TASK: In the first loves text, take the part that opens with the words containing "I wonder now" and closes with "Just not now.", and write it out again with "comfort" substituted for "warmth".

SOURCE PASSAGE:
————
First Loves


When I knew we would have to be apart for a while, I asked him to visit every other week. I already missed him terribly. He said he’d prefer once a month (keep in mind he was under two hours away, jobless, in his hometown). 

I conceded, probably too quickly, deferring to practical needs. Money was an issue, time was an issue—I hid my hurt. But over a few weeks I realized I could lie in the dead-center of my full bed, the biggest bed I’d ever called mine, in the first room that was mine and mine alone. The space. I had never experienced anything like it. 


My sister could pour her love into others, including boys at school, in a way I found utterly foreign. These boys did not deserve how much love she had. What does she see in them? I thought. 

I wonder now if it wasn’t about the boys. Maybe my sister could feel the presence of love in her—boiling—and nowhere for it to go (the result of our vaguely unhappy home). Maybe she wanted to give her love to someone who could accept it, even if they didn’t deserve it, just to feel the warmth. 

I had love in me, but not love that could be used generously. From the time I was a child, I refused to kiss anyone—including my parents. I folded my love up small and packed it away. I had a belief that I could use it. Just not now.   


A friend asked me shyly to attend the eighth grade dance with him. He was holding a bouquet of yellow flowers. I had said once that yellow flowers were my favorite. I said no (averse to the obligation of standing next to him all night, worrying that he might expect me to kiss him), but he insisted I keep the flowers. 

The rest of the day, people thought I had accepted because of those flowers. They told me I was mean. You can’t take the flowers! 

He gave them to me! I said. What else was I supposed to do? They rolled their eyes and giggled at my cluelessness. One or two of them looked at me skeptically, as if daring me to admit I had done it on purpose; that there was some cruel streak in me. 


I was not boy crazy, but I was still obsessed with love. I read romantic comic books and fan fiction; observed other peoples’ love and got preoccupied with it. As a freshman in high school, I believed that two seniors I knew were secretly in love. I watched them, looking for clues. I assembled a mental list of evidence and wished for a mutual confession. 

At the end of the school year, a dance was held to say goodbye to the seniors. That senior boy approached me and my friends as we tried to dance. He said to me, “You have to move your hips! Here.” He touched my hips and swayed them. One forward, one back; the other forward, the other back. I was stunned by his attention and double-stunned at my realization: I had had a crush on him all along.


The first: in sixth grade. A very tall boy. We had lunch together every day. 

He told us that he was moving to New York after winter break. We had a goodbye party for him at lunch. I considered telling him how I felt, but was far too shy. I wrote about him in my diary, about how much I was going to miss him.
————
Dataset records:

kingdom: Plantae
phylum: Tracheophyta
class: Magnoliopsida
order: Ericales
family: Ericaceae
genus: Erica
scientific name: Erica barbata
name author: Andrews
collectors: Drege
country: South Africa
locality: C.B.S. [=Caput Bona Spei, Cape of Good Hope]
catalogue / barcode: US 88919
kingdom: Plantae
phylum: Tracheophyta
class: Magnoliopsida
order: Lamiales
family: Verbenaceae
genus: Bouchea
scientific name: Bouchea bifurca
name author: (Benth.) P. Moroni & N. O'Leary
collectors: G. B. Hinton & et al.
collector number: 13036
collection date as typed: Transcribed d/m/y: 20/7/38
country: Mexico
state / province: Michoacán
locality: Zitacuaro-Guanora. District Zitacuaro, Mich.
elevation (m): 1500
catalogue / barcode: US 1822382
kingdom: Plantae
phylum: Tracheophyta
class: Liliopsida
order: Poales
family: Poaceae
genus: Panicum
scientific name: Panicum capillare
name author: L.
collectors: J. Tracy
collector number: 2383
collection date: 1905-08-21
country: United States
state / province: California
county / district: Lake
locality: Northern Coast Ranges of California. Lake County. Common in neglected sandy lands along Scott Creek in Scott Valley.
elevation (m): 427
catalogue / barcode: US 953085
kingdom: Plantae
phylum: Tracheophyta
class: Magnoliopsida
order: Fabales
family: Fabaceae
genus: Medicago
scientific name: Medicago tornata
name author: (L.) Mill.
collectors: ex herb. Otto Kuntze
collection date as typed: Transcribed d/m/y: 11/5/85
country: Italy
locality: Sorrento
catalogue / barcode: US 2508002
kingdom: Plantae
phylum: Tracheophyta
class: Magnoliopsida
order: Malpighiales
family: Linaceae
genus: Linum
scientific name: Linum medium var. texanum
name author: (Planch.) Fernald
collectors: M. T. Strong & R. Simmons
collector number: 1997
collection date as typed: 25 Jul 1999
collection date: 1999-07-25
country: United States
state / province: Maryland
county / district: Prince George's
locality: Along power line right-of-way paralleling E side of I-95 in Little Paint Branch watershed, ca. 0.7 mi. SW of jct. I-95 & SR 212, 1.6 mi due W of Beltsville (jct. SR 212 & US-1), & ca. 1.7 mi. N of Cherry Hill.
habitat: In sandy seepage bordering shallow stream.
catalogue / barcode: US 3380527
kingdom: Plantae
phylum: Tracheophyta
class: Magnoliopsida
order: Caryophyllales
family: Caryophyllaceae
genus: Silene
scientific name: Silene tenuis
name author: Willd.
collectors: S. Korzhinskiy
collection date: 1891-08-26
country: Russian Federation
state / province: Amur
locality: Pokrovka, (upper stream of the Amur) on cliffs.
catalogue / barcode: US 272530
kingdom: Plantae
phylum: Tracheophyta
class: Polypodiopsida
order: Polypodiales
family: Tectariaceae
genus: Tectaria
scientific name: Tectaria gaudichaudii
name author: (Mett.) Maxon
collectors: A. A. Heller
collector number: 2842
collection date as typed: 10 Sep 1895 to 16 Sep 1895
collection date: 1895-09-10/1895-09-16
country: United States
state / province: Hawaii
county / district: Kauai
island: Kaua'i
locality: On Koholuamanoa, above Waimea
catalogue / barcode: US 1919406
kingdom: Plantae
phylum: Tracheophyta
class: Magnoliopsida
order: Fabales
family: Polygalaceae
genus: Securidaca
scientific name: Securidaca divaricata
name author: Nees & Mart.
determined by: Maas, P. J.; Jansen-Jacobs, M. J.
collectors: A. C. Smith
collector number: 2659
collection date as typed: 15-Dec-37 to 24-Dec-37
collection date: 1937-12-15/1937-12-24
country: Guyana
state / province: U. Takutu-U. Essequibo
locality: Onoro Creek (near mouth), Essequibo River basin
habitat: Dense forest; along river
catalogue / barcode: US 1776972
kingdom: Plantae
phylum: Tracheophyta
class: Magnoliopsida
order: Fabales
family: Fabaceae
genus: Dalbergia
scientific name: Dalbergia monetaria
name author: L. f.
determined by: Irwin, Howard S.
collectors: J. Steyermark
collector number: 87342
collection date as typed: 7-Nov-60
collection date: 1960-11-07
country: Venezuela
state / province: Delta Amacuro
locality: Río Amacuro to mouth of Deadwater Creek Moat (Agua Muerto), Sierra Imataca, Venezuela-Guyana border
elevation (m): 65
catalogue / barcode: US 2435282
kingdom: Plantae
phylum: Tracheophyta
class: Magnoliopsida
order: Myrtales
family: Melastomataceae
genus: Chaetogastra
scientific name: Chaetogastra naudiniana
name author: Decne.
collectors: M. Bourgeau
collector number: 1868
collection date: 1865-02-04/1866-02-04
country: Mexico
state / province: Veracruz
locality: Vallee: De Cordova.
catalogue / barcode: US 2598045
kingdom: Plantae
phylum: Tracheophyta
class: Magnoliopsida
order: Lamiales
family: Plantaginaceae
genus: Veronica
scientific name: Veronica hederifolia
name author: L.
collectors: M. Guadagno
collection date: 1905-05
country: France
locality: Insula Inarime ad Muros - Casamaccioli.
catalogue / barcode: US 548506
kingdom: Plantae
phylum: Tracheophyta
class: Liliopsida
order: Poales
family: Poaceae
————
RESULT BELOW:
I wonder now if it wasn’t about the boys. Maybe my sister could feel the presence of love in her—boiling—and nowhere for it to go (the result of our vaguely unhappy home). Maybe she wanted to give her love to someone who could accept it, even if they didn’t deserve it, just to feel the comfort. 

I had love in me, but not love that could be used generously. From the time I was a child, I refused to kiss anyone—including my parents. I folded my love up small and packed it away. I had a belief that I could use it. Just not now.